▶
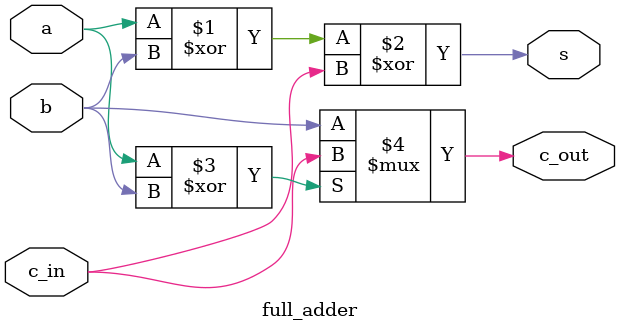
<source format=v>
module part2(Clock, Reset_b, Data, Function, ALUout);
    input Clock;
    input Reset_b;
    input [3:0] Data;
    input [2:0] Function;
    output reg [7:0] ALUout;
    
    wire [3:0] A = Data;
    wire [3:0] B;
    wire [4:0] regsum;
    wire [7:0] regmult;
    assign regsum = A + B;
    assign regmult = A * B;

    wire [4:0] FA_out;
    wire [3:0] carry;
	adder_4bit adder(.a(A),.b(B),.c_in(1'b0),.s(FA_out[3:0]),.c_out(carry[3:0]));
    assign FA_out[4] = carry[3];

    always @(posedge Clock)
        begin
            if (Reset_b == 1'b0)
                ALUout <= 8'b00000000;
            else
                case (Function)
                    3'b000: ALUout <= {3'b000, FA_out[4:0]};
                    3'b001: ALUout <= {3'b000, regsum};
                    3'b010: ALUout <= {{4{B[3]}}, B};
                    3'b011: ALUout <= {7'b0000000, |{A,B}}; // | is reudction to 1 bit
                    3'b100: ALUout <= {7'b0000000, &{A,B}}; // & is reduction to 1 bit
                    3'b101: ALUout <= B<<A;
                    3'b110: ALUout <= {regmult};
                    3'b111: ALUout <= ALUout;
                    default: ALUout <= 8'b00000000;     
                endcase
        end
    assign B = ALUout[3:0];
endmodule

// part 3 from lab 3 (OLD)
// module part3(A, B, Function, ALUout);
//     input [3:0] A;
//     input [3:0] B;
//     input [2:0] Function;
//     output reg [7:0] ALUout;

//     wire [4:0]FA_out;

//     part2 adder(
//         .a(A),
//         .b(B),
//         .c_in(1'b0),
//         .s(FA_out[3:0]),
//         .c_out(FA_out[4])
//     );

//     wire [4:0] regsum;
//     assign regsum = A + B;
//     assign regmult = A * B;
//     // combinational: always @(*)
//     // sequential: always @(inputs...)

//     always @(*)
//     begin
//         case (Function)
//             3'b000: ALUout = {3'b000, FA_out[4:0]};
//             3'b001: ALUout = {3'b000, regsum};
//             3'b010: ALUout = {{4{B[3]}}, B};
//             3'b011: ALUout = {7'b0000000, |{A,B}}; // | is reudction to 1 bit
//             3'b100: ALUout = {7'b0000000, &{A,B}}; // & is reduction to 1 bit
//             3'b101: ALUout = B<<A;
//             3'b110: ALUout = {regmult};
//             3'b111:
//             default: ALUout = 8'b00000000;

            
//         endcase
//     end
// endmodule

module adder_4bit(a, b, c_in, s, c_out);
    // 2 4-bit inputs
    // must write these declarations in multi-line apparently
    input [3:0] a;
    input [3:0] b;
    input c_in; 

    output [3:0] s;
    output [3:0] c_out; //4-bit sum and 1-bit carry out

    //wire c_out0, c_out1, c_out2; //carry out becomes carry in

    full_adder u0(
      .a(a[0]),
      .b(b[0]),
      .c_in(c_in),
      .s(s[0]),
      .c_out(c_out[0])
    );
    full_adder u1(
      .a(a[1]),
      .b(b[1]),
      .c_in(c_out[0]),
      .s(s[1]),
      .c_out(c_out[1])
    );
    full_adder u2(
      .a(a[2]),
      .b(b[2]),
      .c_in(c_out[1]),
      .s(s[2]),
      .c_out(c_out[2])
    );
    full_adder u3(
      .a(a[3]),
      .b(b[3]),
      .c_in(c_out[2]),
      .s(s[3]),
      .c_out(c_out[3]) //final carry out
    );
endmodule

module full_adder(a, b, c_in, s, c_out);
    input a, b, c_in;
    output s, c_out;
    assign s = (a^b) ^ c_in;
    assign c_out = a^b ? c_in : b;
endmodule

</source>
◀
▶
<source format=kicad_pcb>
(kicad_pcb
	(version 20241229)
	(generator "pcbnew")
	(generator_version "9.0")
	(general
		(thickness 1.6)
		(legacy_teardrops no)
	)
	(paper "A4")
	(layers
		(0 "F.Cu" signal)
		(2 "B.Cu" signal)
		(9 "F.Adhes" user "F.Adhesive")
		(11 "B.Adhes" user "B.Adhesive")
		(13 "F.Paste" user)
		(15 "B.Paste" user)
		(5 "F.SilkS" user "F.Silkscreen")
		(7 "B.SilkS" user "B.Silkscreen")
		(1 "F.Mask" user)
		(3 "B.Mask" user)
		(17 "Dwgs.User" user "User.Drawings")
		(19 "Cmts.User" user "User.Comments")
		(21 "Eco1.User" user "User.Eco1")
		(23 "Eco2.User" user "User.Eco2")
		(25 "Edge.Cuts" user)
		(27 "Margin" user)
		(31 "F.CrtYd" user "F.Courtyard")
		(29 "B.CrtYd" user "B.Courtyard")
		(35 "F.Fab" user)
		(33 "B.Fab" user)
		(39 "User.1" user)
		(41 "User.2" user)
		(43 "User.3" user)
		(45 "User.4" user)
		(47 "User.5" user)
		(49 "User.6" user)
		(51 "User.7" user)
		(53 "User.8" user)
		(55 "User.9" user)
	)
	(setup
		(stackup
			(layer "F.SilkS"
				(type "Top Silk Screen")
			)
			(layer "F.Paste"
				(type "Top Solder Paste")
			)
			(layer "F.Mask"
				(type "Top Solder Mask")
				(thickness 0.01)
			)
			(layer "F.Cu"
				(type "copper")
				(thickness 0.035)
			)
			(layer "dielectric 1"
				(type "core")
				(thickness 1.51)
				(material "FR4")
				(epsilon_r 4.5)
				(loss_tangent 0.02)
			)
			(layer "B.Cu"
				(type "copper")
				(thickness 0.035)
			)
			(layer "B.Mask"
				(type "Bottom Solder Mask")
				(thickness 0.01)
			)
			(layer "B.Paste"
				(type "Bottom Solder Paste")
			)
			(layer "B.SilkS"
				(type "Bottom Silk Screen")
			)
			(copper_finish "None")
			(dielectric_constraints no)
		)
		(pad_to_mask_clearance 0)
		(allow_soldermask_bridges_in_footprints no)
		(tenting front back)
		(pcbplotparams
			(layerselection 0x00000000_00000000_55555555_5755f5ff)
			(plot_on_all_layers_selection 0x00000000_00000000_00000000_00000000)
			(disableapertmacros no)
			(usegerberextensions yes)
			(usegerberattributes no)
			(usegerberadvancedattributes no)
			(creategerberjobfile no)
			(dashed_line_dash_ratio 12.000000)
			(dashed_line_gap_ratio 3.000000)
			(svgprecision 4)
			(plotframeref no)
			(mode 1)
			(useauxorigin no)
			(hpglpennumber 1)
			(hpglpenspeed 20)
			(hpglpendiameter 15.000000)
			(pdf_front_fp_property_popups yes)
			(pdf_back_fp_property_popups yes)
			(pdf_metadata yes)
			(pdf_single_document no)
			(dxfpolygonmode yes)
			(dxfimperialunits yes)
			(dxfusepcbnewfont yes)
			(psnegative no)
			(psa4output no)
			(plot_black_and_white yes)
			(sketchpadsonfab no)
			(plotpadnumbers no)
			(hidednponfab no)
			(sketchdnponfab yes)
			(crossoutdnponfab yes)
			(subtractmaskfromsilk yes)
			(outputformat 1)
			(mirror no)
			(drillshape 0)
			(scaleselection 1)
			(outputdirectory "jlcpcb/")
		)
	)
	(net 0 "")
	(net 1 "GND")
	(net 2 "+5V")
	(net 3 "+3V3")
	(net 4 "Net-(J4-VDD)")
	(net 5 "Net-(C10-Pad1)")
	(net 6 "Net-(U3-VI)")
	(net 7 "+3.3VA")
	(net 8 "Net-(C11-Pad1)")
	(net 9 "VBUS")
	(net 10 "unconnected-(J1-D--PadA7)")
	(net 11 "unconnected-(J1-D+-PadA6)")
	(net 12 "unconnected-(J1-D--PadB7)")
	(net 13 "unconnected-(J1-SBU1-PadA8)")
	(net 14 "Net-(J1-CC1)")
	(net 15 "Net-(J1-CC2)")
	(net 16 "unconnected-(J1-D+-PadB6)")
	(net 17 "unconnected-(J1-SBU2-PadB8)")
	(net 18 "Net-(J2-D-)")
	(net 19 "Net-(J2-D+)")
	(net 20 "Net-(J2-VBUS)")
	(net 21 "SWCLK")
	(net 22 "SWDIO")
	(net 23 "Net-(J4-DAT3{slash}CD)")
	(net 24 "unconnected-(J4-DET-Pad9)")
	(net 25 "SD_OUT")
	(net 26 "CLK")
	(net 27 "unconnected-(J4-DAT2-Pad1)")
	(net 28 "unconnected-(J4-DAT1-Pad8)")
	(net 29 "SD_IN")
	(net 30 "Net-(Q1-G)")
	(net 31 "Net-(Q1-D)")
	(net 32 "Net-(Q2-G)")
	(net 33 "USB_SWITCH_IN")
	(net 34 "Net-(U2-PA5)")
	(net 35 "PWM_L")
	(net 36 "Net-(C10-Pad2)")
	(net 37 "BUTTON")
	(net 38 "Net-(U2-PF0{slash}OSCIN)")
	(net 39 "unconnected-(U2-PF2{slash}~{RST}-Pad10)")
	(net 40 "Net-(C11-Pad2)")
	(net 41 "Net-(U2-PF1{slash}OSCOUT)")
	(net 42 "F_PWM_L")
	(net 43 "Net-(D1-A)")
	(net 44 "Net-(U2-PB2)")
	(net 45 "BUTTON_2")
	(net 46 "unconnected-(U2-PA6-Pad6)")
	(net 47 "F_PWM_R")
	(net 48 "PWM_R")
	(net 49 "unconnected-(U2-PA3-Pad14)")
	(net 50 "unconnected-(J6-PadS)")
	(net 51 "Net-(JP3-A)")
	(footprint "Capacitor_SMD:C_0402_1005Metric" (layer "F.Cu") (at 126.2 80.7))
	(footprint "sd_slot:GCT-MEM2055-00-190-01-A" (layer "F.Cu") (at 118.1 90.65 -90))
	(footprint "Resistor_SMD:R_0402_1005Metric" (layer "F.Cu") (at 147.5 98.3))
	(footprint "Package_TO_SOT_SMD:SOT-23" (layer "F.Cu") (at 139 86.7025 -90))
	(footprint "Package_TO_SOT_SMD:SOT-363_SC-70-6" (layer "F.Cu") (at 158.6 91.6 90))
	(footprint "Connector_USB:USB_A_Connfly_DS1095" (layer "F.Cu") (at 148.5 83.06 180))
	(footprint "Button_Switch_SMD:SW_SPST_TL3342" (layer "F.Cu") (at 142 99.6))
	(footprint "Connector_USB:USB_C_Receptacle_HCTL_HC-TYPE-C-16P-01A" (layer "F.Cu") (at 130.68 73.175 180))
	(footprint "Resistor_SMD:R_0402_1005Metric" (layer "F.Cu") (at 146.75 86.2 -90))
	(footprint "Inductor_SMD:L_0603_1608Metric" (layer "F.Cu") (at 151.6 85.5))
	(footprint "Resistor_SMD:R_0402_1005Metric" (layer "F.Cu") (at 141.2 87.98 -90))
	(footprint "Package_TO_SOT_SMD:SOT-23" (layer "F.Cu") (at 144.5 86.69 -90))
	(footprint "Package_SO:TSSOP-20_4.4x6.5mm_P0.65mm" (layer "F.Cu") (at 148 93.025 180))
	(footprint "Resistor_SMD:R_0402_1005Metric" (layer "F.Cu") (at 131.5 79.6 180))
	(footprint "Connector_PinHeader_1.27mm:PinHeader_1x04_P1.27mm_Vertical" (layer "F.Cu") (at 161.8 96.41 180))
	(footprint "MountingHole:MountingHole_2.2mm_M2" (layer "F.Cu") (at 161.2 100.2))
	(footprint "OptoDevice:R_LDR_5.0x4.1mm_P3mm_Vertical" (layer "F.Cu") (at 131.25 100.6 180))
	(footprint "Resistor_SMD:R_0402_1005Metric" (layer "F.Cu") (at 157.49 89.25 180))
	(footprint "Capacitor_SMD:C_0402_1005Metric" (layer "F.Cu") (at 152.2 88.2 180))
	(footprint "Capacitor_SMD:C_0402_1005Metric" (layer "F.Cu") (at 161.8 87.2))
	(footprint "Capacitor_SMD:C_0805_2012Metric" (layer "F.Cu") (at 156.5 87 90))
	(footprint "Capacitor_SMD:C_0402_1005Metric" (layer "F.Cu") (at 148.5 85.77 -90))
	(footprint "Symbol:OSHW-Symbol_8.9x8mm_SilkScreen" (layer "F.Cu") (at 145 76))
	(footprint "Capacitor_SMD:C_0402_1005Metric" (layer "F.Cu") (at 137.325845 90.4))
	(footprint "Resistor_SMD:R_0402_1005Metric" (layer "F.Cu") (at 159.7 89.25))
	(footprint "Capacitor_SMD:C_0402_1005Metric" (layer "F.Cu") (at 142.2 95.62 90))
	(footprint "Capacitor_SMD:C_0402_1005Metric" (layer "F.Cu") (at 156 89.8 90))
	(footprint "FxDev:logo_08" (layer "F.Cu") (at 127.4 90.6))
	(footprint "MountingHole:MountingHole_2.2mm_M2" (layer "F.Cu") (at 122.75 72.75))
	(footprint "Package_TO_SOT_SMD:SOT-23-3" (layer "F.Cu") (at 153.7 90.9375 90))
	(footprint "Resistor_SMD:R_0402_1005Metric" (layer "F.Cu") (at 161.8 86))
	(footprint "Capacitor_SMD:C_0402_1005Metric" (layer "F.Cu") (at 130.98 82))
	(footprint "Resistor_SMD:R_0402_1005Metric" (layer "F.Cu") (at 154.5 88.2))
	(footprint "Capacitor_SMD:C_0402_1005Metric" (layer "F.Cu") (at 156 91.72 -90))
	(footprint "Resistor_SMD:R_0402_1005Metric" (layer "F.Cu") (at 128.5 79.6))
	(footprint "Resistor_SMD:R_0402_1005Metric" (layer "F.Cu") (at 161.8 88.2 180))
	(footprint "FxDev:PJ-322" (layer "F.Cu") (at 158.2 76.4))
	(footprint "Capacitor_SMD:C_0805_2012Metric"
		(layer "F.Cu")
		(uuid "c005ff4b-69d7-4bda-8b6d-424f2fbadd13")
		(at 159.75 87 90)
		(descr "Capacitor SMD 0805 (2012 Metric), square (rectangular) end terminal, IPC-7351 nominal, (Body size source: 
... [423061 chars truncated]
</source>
◀
--- PROBLEM TO SOLVE ---
Go through the data above and find the lines with the word "Courtyard". Copy each of those lines.

--- OUTPUT FOR THIS EXERCISE ---
		(31 "F.CrtYd" user "F.Courtyard")
		(29 "B.CrtYd" user "B.Courtyard")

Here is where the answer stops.